The dependency injection in your program might come from some factory implementation. Since you cannot know which type of lookup you use, you need a single contract for getValue.

public interface Factory {
    public Lookup getLookup();
    public Key getKey();
}

public class Program {
    private Lookup lookup;

    public Program(Factory factory) {
        lookup = factory.getLookup();
    }

    public void printLookup(Factory factory) {      
        System.out.println((lookup.getValue(factory.getKey()));
    }
}

As of Java 8, you can have an interface provide an implementation of a method, through the use of the default keyword. Therefore a new solution would be to provide a default implementation of both methods which maybe throws an exception, then derive the actual implementation from the default interface.
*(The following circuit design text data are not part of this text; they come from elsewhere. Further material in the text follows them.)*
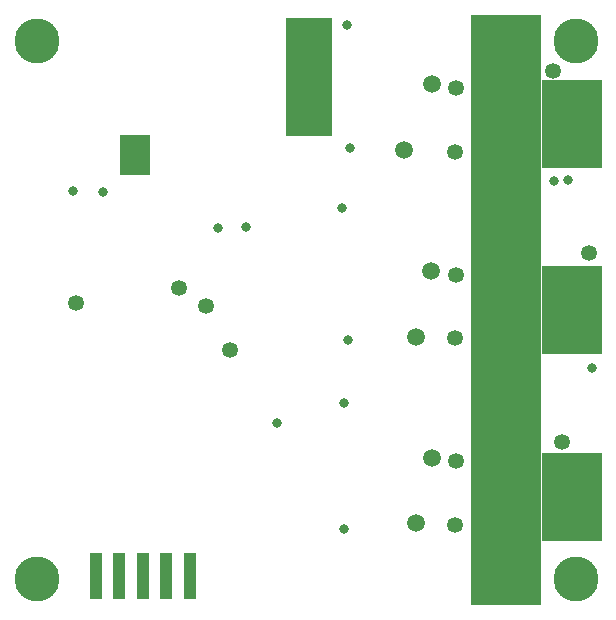
<source format=gbs>
G04 EAGLE Gerber RS-274X export*
G75*
%MOMM*%
%FSLAX34Y34*%
%LPD*%
%INBottom Soldermask*%
%IPPOS*%
%AMOC8*
5,1,8,0,0,1.08239X$1,22.5*%
G01*
%ADD10R,6.050000X50.000000*%
%ADD11R,5.050000X7.450000*%
%ADD12R,2.500000X3.400000*%
%ADD13R,1.000000X4.000000*%
%ADD14R,4.000000X10.000000*%
%ADD15C,1.350000*%
%ADD16C,0.804800*%
%ADD17C,1.500000*%
%ADD18C,3.800000*%


D10*
X419250Y250000D03*
D11*
X474750Y91750D03*
X474750Y249750D03*
X474750Y407750D03*
D12*
X104500Y381000D03*
D13*
X151500Y25000D03*
X131500Y25000D03*
X111500Y25000D03*
X91500Y25000D03*
X71500Y25000D03*
D14*
X252000Y447000D03*
D15*
X377000Y122000D03*
X376000Y68000D03*
X377000Y280000D03*
X376000Y226000D03*
X377000Y438000D03*
X376000Y384000D03*
D16*
X284500Y491500D03*
X286500Y387000D03*
X460000Y359500D03*
X280000Y336000D03*
X285500Y224500D03*
X471500Y360000D03*
D15*
X466500Y138500D03*
X489500Y298500D03*
X459000Y452500D03*
D16*
X282000Y171500D03*
X281500Y64500D03*
X225500Y154500D03*
D15*
X142500Y268750D03*
X185500Y216500D03*
X165000Y253000D03*
D16*
X175000Y319500D03*
X77500Y349500D03*
X492000Y201000D03*
X52500Y350500D03*
X198500Y320500D03*
D15*
X54500Y256000D03*
D17*
X343000Y69500D03*
X356000Y125000D03*
X333000Y385500D03*
X356000Y441000D03*
X342500Y227500D03*
X355500Y283000D03*
D18*
X22000Y22000D03*
X22000Y478000D03*
X478000Y478000D03*
X478000Y22000D03*
M02*

</source>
Anyways here is how you can do this:

public interface SomeInterface {
    // method 1
    default String getValue(String arg1) {
        // you decide what happens with this default implementation
    }

    // method 2
    default String getValue(String arg1, String arg2) {
        // you decide what happens with this default implementation
    }
}

Finally, make the classes override the correct methods

public class SomeClass1 implements SomeInterface {
    @Override
    public String getValue(String arg1) {
        return arg1;
    }
}

public class SomeClass2 implements SomeInterface {
    @Override
    public String getValue(String arg1, String arg2) {
        return arg1 + " " + arg2;
    }
}

A solution (not very elegant) might look loke this:

public abstract class SomeClass {
   public String getValue(String arg1) {
      throw new IllegalArgumentException();
   }
   public String getValue(String arg1, String arg2) {
      throw new IllegalArgumentException();
   }
}

public class SomeClass1 extends SomeClass {
   public String getValue(String arg1) {
      // return sth
   }
}

public class SomeClass2 extends SomeClass {
   public String getValue(String arg1, String arg2) {
      // return sth
   }
}

However there's a drawback - SomeClass1 and SomeClass2 can't inherit directly other class.